Category Archives: Besson Phillipe

Recent Reads Lie With Me by Philippe Besson and The Large Door by Jonathan Gibbs

Another round-up post with some brief thoughts on a couple of recent(ish) reads, both recommended.

Lie With Me by Philippe Besson (2017, tr. Molly Ringwald, 2019)

Just the kind of short, beautifully-written novella I tend to love, especially in translation.

In brief, the book starts with a prologue in which the narrator – Philippe, a successful yet sensitive writer – catches sight of a young man who reminds him strongly of his first love, an attractive, charismatic young boy named Thomas. This chance encounter prompts Philippe to reflect on his adolescence and the passionate, fleeting relationship he experienced with his more popular classmate, Thomas.
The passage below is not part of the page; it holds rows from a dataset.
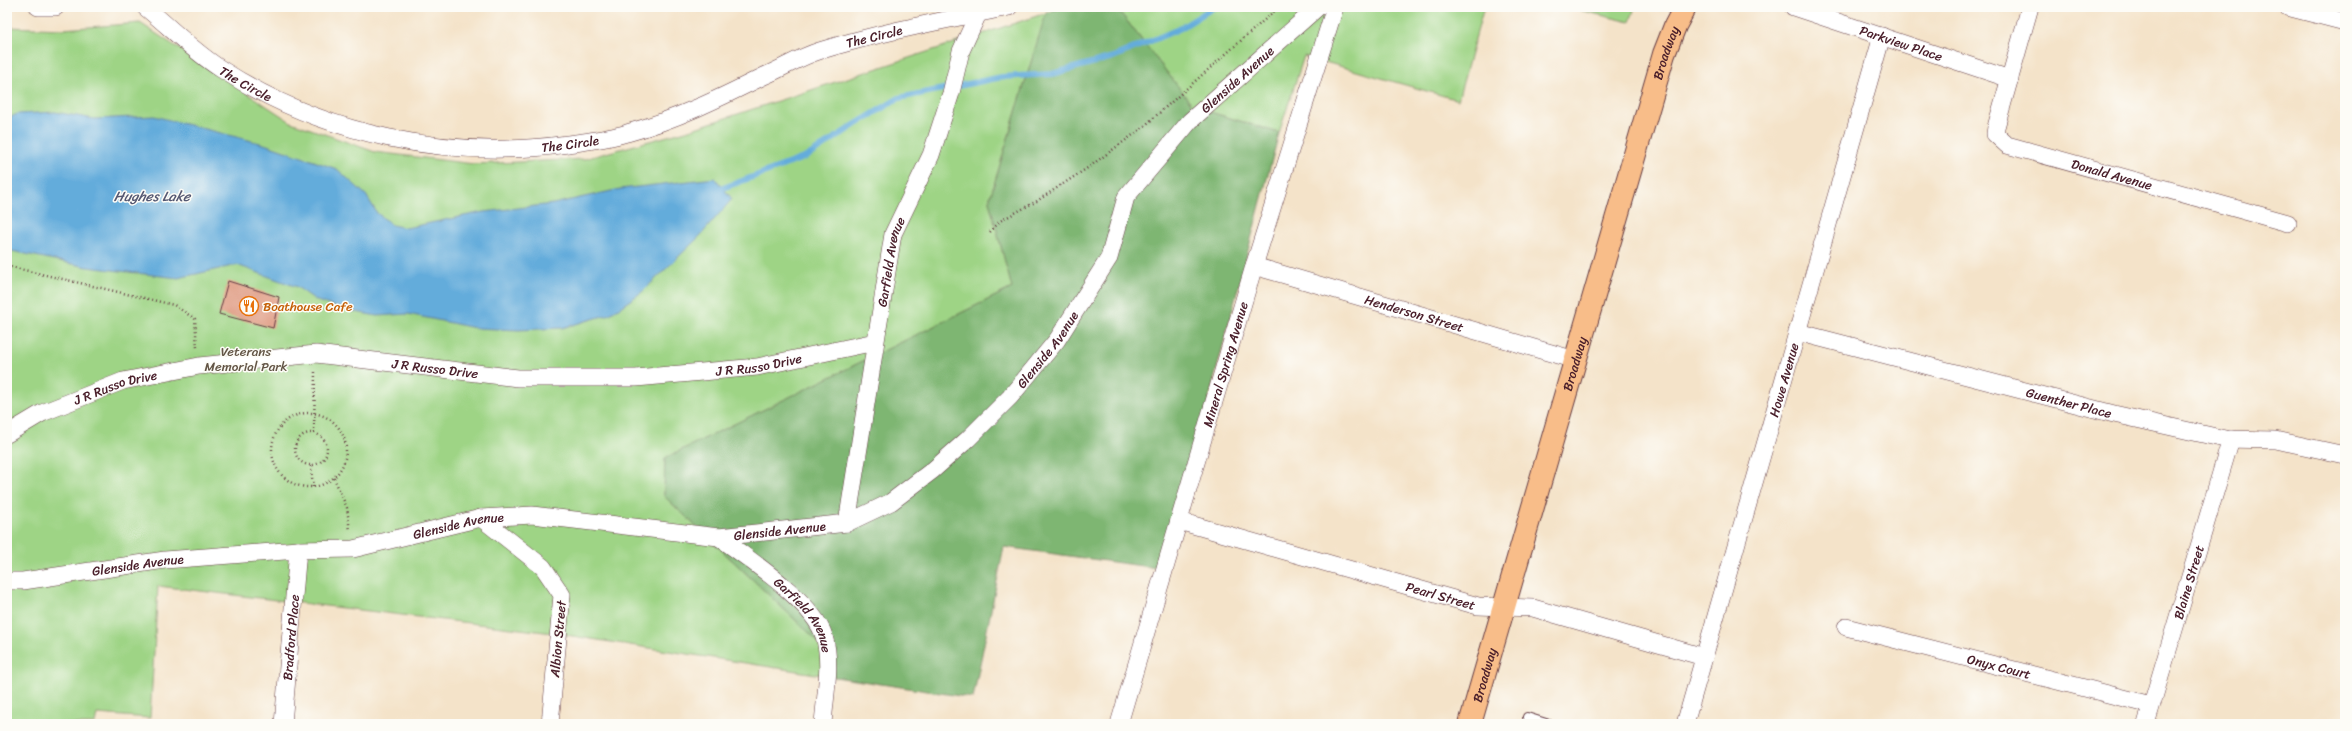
<svg xmlns="http://www.w3.org/2000/svg" width="2352" height="731" viewBox="0 0 2352 731" font-family="Sriracha,sans-serif">
<style>
.green{fill:#9ed485;stroke:#747a58}
.forest{fill:#7eb672;stroke:#646a4e}
.water{fill:#63acdb;stroke:#566683}
.lines{fill:none;stroke-linecap:round;stroke-linejoin:round}
.stream{stroke:#63acdb;stroke-width:6}
.building{fill:#dc8f74}
.service-casing{stroke:#643c43;stroke-width:10}
.minor-casing{stroke:#643c43;stroke-width:18}
.primary-casing{stroke:#643c43;stroke-width:24}
.path{stroke:#643c43;stroke-width:2.5;stroke-dasharray:1 3;stroke-linecap:butt}
.service{stroke:#fff;stroke-width:8}
.minor{stroke:#fff;stroke-width:17}
.primary{stroke:#f8bd89;stroke-width:22}
.labels{text-anchor:middle;dominant-baseline:central;stroke-width:3;stroke-linejoin:round;paint-order:stroke}
.street-label{font-size:13px;fill:#4a1f2b;stroke:#fdfcf7}
.food-label{font-size:13px;fill:#c56008;stroke:#fdfcf7;text-anchor:start}
.park-label{font-size:13px;fill:#635546;stroke:#fdfcf7}
.water-label{font-size:14px;font-style:italic;fill:#545771;stroke:#fdfcf7}
</style>
<rect width="100%" height="100%" fill="#fdfcf7"/>
<filter id="ink" filterUnits="userSpaceOnUse"><feTurbulence type="fractalNoise" baseFrequency=".025" numOctaves="2"/><feDisplacementMap in="SourceGraphic" scale="8" xChannelSelector="R" yChannelSelector="G"/><feConvolveMatrix kernelMatrix="1 2 1 2 8 2 1 2 1" color-interpolation-filters="sRGB"/></filter>
<filter id="wash" filterUnits="userSpaceOnUse"><feTurbulence type="fractalNoise" baseFrequency=".012" numOctaves="4" result="noise"/><feDisplacementMap in="SourceGraphic" scale="16" xChannelSelector="R" yChannelSelector="G"/><feGaussianBlur stdDeviation="0.9" result="paint"/><feColorMatrix in="noise" values="0 0 0 0 0 0 0 0 0 0 0 0 0 0 0 0 0 1.4 0 .05"/><feComposite in="paint" operator="in"/></filter>
<g filter="url(#wash)">
<rect width="100%" height="100%" fill="#f4e3c9"/>
<path class="green" d="M1116,7H1484L1458,100L1304,56L1279,133L1194,107Z
M1566,7H1635L1630,22Z
M1046,13L989,201L1012,288L665,458L664,496L824,647L822,675L553,633L158,586L150,718L97,714L95,724H7V27L63,29L140,23L291,122L375,152L474,164L584,159L686,131Z"/>
<path class="forest" d="M1062,7H1116L1194,107L1279,133L1164,569L1004,547L973,698L822,675L824,647L664,496L665,458L1012,288L989,201L1046,13Z"/>
<path class="water" d="M55,112L94,119L154,116L264,144L337,169L366,195L377,213L392,225L406,228L483,212L553,204L620,189L715,178L732,199L700,236L642,292L610,314L562,328L518,330L475,328L408,314L377,316L345,310L317,301L297,287L237,265L178,278L87,267L7,250V119L17,114Z"/>
<g class="lines">
<path class="stream" d="M723,188L806,157L856,124L899,98L1002,77L1052,74L1113,57L1181,28L1214,7"/>
</g>
<g id="blocks">
<path class="building" d="M228,281L279,297L273,328L219,314Z"/>
</g>
</g>
<g filter="url(#ink)">
<use href="#blocks" fill-opacity="0" stroke="#643c43" stroke-width="1"/>
<g class="lines">
<defs>
<path id="service" d="M1527,717L1549,724"/>
<g id="minor">
<path d="M38,7H56"/>
<path id="s1" d="M145,7C170,27 194,52 221,69C323,135 448,161 568,144C588,141 608,139 627,133C675,120 720,98 764,76C783,68 800,57 819,51C881,32 946,20 1009,7"/>
<path id="s2" d="M1793,7L2010,79"/>
<path id="s3" d="M2030,7L1996,127L1995,134L2007,145L2288,223"/>
<path d="M2287,7L2345,22"/>
<path id="s4" d="M1254,266L1575,360"/>
<path id="s5" d="M1797,332L2114,414L2225,439L2276,440L2345,455"/>
<path id="s6" d="M7,434L42,413L123,381L199,366L316,354L518,378H636L757,367L875,342"/>
<path d="M481,518L543,567L562,595L550,724"/>
<path id="s7" d="M1179,521L1478,606L1533,608L1704,657"/>
<path id="s8" d="M847,523L893,234L931,155L951,93L961,51L978,14"/>
<path id="s9" d="M719,537C748,559 813,601 824,636C832,663 825,696 823,724"/>
<path id="s10" d="M7,581H23L165,560L298,550L353,549L481,518L532,515L719,537L847,523L891,502L933,470L968,439L1010,397L1057,340L1109,258L1126,197L1190,121L1318,7"/>
<path id="s11" d="M1846,627L2151,705"/>
<path id="s12" d="M283,724L298,550"/>
<path id="s13" d="M1119,724L1254,266L1335,7"/>
<path id="s14" d="M1685,724L1882,36"/>
<path id="s15" d="M2146,724L2231,439"/>
</g>
<g id="primary">
<path id="s16" d="M1470,724L1664,54L1675,26L1685,7"/>
</g>
</defs>
<use href="#service" class="service-casing"/>
<use href="#minor" class="minor-casing"/>
<use href="#primary" class="primary-casing"/>
<path class="path" d="M990,232L1000,221L1037,201L1089,167L1141,129L1279,7
M7,266L174,305L195,319L197,348
M272 450a37 37 0 1 1 74 0a37 37 0 1 1-74 0Z
M295 449a16 16 0 1 1 32 0a16 16 0 1 1-32 0Z
M314,433L315,372
M311,466L313,488
M334,478L347,508L350,531"/>
<use href="#service" class="service"/>
<use href="#minor" class="minor"/>
<use href="#primary" class="primary"/>
</g>
</g>
<defs>
<symbol id="restaurant-ring" viewBox="-11 -11 22 22"><circle r="9.5" fill="#fdfcf7" stroke="#e8710a" stroke-width="1.5"/><path d="M-5-6h1v4h1v-4h1v4h1v-4h1v5L-1.5 .5V6h-2V.5L-5-1ZM5-6V6H3V1.5H1.5Q1.5-4 5-6Z" fill="#e8710a"/></symbol>
</defs>
<g fill-rule="evenodd">
<use href="#restaurant-ring" x="238" y="295" width="22" height="22"/>
</g>
<g class="labels">
<g class="street-label">
<text stroke="none"><textPath href="#s1" startOffset="787">The Circle</textPath></text>
<text stroke="none"><textPath href="#s2" startOffset="114">Parkview Place</textPath></text>
<text stroke="none"><textPath href="#s16" startOffset="699">Broadway</textPath></text>
<text stroke="none"><textPath href="#s10" startOffset="1452">Glenside Avenue</textPath></text>
<text stroke="none"><textPath href="#s1" startOffset="127">The Circle</textPath></text>
<text stroke="none"><textPath href="#s1" startOffset="463">The Circle</textPath></text>
<text stroke="none"><textPath href="#s3" startOffset="257">Donald Avenue</textPath></text>
<text stroke="none"><textPath href="#s8" startOffset="265">Garfield Avenue</textPath></text>
<text stroke="none"><textPath href="#s4" startOffset="167">Henderson Street</textPath></text>
<text stroke="none"><textPath href="#s10" startOffset="1116">Glenside Avenue</textPath></text>
<text stroke="none"><textPath href="#s6" startOffset="768">J R Russo Drive</textPath></text>
<text stroke="none"><textPath href="#s16" startOffset="375">Broadway</textPath></text>
<text stroke="none"><textPath href="#s13" startOffset="375">Mineral Spring Avenue</textPath></text>
<text stroke="none"><textPath href="#s6" startOffset="443">J R Russo Drive</textPath></text>
<text stroke="none"><textPath href="#s14" startOffset="358">Howe Avenue</textPath></text>
<text stroke="none"><textPath href="#s6" startOffset="119">J R Russo Drive</textPath></text>
<text stroke="none"><textPath href="#s5" startOffset="281">Guenther Place</textPath></text>
<text stroke="none"><textPath href="#s10" startOffset="456">Glenside Avenue</textPath></text>
<text stroke="none"><textPath href="#s10" startOffset="780">Glenside Avenue</textPath></text>
<text stroke="none"><textPath href="#s10" startOffset="132">Glenside Avenue</textPath></text>
<text stroke="none"><textPath href="#s15" startOffset="148">Blaine Street</textPath></text>
<text stroke="none"><textPath href="#s7" startOffset="272">Pearl Street</textPath></text>
<text stroke="none"><textPath href="#s9" startOffset="117">Garfield Avenue</textPath></text>
<text stroke="none"><textPath href="#s12" startOffset="87">Bradford Place</textPath></text>
<text transform="translate(558 639) rotate(-85)">Albion Street</text>
<text stroke="none"><textPath href="#s11" startOffset="158">Onyx Court</textPath></text>
<text stroke="none"><textPath href="#s16" startOffset="51">Broadway</textPath></text>
</g>
<g class="food-label">
<text x="263" y="306">Boathouse Cafe</text>
</g>
<g class="park-label">
<text x="246" y="351">Veterans<tspan x="246" dy="15">Memorial Park</tspan></text>
</g>
<g class="water-label">
<text x="152" y="196">Hughes Lake</text>
</g>
</g>
<rect width="2352" height="731" fill="none" stroke="#fdfcf7" stroke-width="24"/>
</svg>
This covert, mind-expanding liaison between the two boys sparks an awakening in Philippe, both sexually and emotionally. A quiet, apprehensive boy at heart, Philippe relaxes into his skin, becoming more at ease with himself and his relationships with others. However, alongside the intimacy and feverish pleasure of first love comes the loneliness and anguish of the virtually inevitable separation.

I discover that absence has a consistency, like the dark water of a river, like oil, some kind of sticky dirty liquid that you can struggle and perhaps drown in. It has a thickness like night, an indefinite space with no landmarks, nothing to bang against, where you search for a light, some small glimmer, something to hang on to and guide you. But absence is, first and foremost, silence. A vast, enveloping silence that weighs you down and puts you in a state where any unforeseeable, unidentifiable sound can make you jump. (p. 37)

Lie With Me is a tender, deeply moving book about the pain and passion of illicit love, the heartbreak that accompanies absence, and the difficulties of coming to terms with who we are. It is imbued with a strong sense of yearning for halcyon times; Besson’s prose is sublime.

The Large Door by Jonathan Gibbs (2019)

A smart, playful novel which explores a number of interesting themes with the lightest of touches.

As the novel opens, Jenny Thursley, a troubled linguistics lecturer in her early forties, is returning to Europe for a conference in Amsterdam, an event dedicated to the life and work of her former mentor, Leonard Peters. During the trip, Jenny must revisit and come to terms with certain events from her past, most notably how best to honour Leonard given their previous history – Leonard once made a clumsy pass at Jenny, an incident that was brushed under the carpet at the time and never spoken of again. Jenny’s task is made all the more challenging by the news that Leonard is dying from cancer – a revelation that everyone else seems to have known about long before Jenny.

The situation is further complicated by the presence of Jenny’s former lover, Frankie, at the conference. If truth be told, Jenny still holds a candle for Frankie, now fifty-three and a successful, sophisticated academic herself.

Frankie Gerrity was her dearest friend, still; her lover and partner for three-and-a-half crucial, bitter years – years that has expanded in the rear-view mirror until they seemed now to hold within them most of her significant life, especially now that they existed on the far side of another all-consuming relationship: the marriage to a man that had seemed to her at the time a definitive turning-over of her life, a gleeful flight across a burning bridge. She didn’t think that now. But equally she didn’t know how to think herself back to the person she had been before. (pp. 42–43)

Gibbs perfectly captures the sense of feeling unmoored, ‘turning hopelessly in the current’ in the hope of finding something stable to hold on to. The novel explores the messy business of relationships, connections and communications in a lively, intelligent way. There is a clever play on the subjunctive as Jenny agonises over her half-written speech for the conference and wonders whether it will ever be completed at all.

The need to face up to our mortality is another theme, as is our relationship with art and creativity. There is a captivating scene in the middle of the book where Jenny is taken to see a Dutch painting, and the realisation she experiences is beautifully observed.

All in all, this is a very erudite novel – smart, witty and elegantly conveyed. I liked it a lot.

Lie With Me is published by Penguin Books, The Large Door by Boiler House Press; my thanks to the publishers/authors for kindly providing review copies.